Das Morgenland ist ein Garten der Legenden. Selbst die Wahhabiten, die Hüter der reinen Ideen Saudi-Arabiens, polieren ihr Geschichtsbild. Noch heute weisen die Söhne des Staatsgründers Abdel Asis Ibn Saud das Gespräch mit Oppositionellen zurück. Wir haben das Reich mit dem Schwert gewonnen, wir geben es nur unter dem Schwert wieder her, sagen sie. Neben dem Schwert sicherten aber auch die Ehen das Reich, die Abdel Asis mit Töchtern der Stämme der arabischen Halbinsel schloss. Die Korruption in der Familie der Sauds wurde so endemisch.

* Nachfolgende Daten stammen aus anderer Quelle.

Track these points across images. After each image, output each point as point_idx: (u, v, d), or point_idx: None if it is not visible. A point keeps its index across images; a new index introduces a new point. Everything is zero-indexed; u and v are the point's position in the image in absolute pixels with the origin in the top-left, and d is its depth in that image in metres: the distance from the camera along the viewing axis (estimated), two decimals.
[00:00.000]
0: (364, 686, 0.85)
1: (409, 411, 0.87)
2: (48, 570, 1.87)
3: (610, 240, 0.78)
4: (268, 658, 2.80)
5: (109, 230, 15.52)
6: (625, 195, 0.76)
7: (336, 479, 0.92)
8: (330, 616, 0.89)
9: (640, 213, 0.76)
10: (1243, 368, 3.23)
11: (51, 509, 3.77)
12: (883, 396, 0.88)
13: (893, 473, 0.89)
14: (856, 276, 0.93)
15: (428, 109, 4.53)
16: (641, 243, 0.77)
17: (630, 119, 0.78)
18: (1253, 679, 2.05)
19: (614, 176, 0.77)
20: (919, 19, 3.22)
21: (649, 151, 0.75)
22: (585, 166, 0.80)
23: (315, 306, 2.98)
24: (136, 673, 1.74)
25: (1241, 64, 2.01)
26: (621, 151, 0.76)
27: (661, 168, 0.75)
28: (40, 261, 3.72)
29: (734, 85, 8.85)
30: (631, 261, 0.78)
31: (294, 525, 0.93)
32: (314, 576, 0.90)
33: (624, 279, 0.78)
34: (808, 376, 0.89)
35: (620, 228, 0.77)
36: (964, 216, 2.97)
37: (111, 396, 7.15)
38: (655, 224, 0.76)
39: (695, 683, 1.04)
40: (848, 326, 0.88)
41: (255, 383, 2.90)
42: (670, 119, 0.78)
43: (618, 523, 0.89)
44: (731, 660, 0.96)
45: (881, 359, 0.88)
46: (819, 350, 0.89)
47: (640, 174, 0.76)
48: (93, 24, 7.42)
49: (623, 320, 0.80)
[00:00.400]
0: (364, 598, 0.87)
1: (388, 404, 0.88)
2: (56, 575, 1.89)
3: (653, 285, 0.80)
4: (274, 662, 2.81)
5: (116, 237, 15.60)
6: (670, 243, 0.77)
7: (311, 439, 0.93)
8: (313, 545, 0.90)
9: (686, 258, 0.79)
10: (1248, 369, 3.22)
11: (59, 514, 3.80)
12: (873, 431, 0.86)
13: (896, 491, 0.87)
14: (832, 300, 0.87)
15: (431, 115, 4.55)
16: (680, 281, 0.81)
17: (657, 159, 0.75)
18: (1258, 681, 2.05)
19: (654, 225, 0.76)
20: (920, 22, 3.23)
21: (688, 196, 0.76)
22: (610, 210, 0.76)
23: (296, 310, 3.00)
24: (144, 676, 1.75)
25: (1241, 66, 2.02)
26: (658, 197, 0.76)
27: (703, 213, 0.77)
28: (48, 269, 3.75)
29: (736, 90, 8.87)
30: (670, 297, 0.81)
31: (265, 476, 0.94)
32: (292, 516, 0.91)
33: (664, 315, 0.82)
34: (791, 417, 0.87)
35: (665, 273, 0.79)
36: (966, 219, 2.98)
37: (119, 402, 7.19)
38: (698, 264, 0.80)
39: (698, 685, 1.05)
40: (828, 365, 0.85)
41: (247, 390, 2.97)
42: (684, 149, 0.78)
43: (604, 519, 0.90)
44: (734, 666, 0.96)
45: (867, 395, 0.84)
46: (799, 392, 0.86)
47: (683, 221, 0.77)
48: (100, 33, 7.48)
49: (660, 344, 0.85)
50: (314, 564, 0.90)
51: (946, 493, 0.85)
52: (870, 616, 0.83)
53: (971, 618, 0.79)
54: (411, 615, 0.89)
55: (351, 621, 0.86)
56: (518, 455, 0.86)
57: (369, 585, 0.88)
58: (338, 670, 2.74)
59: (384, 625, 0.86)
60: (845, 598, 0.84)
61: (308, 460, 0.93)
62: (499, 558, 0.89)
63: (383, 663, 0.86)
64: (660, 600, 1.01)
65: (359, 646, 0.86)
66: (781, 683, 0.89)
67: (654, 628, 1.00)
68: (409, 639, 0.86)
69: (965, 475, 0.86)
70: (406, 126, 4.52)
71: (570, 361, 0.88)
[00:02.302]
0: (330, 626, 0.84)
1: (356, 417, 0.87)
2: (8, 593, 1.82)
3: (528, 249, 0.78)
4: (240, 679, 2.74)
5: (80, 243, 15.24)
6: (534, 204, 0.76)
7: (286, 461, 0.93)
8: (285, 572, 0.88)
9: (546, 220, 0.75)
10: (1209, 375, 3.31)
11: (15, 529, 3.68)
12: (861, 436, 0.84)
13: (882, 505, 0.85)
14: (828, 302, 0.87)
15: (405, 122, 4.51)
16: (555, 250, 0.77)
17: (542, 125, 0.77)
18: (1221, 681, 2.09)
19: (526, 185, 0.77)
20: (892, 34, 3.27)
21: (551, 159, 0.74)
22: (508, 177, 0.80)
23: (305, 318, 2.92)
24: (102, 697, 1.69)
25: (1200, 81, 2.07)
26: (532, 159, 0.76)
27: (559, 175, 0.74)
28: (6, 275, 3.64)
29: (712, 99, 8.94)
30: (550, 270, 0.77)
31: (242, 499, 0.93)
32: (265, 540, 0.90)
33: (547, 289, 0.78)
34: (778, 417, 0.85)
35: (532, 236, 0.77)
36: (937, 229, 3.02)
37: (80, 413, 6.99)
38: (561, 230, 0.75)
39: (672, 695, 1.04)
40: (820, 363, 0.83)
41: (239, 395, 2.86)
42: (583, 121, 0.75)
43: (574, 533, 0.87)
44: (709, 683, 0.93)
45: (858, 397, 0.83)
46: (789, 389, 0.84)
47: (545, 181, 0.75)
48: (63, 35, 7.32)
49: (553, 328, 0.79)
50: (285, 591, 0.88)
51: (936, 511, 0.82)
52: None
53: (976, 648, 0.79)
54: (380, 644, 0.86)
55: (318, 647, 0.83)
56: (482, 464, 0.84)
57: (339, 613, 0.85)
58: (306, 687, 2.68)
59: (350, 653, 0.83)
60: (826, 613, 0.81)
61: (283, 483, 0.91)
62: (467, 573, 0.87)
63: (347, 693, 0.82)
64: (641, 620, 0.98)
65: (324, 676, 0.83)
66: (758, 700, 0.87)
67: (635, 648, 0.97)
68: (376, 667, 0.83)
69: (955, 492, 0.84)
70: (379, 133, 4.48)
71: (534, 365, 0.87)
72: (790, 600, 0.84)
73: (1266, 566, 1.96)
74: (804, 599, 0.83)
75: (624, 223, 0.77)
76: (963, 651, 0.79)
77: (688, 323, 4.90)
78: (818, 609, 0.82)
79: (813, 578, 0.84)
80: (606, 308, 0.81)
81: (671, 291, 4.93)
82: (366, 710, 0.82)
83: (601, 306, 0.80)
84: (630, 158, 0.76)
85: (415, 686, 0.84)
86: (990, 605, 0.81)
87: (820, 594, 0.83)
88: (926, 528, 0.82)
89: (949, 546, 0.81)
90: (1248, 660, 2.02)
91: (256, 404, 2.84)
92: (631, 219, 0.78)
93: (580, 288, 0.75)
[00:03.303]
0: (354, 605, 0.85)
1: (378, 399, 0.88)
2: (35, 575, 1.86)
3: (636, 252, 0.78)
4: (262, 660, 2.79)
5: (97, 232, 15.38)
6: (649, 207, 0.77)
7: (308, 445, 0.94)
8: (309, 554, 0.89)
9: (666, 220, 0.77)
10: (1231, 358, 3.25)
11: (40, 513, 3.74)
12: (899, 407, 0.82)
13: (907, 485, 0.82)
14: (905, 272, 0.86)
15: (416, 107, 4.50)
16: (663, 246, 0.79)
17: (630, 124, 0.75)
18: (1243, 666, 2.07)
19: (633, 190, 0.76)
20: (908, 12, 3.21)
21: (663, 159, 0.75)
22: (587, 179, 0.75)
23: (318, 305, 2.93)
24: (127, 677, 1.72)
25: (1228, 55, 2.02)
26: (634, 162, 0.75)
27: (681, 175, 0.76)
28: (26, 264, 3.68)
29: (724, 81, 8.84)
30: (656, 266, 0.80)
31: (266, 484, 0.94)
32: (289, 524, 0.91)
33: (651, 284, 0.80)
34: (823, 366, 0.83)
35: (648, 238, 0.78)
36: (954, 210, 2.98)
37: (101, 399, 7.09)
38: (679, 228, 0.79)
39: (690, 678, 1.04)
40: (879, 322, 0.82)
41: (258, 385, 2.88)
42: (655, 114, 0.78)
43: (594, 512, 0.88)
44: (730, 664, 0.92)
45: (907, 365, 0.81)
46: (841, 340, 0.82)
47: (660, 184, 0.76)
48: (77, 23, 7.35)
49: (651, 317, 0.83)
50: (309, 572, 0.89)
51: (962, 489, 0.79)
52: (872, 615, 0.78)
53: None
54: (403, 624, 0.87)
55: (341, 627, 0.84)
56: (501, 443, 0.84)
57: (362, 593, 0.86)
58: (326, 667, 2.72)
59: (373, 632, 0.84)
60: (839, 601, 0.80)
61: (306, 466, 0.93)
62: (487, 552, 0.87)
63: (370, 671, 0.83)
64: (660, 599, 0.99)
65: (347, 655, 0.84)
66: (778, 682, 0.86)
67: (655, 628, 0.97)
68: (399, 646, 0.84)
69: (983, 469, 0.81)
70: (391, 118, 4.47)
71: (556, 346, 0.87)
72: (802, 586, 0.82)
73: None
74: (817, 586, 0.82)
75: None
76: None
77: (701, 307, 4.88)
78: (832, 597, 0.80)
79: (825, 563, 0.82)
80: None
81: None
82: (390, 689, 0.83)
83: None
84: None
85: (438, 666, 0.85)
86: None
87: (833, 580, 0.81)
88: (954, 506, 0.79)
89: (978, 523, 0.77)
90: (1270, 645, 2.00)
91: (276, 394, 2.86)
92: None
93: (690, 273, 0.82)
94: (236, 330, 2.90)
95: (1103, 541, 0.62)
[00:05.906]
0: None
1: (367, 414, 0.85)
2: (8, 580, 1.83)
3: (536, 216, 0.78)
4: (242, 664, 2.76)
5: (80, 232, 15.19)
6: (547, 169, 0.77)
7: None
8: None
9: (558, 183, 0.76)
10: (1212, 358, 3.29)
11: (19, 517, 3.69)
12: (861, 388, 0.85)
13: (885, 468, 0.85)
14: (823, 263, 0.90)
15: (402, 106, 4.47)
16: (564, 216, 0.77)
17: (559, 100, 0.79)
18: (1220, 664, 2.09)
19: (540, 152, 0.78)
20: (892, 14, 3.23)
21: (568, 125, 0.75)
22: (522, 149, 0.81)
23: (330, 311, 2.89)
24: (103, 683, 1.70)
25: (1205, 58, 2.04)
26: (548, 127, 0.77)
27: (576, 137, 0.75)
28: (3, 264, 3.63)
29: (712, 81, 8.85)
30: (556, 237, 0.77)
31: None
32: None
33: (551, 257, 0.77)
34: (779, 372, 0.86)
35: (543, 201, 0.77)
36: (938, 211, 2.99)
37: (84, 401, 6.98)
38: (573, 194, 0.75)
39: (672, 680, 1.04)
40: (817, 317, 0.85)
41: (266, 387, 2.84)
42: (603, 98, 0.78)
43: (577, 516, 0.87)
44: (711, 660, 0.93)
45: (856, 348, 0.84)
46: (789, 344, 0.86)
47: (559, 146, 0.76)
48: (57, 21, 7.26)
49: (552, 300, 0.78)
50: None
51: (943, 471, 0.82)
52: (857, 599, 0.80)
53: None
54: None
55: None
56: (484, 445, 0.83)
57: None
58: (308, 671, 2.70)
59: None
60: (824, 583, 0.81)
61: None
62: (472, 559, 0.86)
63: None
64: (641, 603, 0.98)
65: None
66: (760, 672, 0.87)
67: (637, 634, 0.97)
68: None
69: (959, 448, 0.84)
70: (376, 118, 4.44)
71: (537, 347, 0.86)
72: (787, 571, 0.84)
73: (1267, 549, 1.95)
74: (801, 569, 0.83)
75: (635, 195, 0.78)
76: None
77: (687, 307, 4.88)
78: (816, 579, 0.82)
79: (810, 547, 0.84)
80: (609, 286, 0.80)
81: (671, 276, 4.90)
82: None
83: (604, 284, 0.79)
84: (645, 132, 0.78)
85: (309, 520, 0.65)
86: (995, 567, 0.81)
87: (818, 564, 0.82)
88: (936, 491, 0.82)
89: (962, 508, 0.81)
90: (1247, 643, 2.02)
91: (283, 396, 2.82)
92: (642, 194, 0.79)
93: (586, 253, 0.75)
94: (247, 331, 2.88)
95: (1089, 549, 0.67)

Niemand trägt mehr Schuld am Elend zwischen Hindukusch und Levante als die Vereinigten Staaten und ihre militärischen Verbündeten. Sie intervenierten in Afghanistan, angeblich in Reaktion auf die Al-Qaida-Anschläge vom 11. September 2001. Der Irak wurde unter frei erfundenen Vorwänden attackiert. Hunderttausende starben, Millionen verloren ihre Existenz und Heimat. Das, was die Kanzlerin Angela Merkel (CDU) Fluchtursachen nennt, wurde auch damals geschaffen.

Im Orient wird viel gelogen. Über den Orient auch. Die Chancen für eine dauerhafte Zusammenarbeit des Westens mit Iran beruhen allerdings auf soliden Tatsachen und nicht mehr, wie lange Zeit, auf Selbsttäuschung und Geschwätz.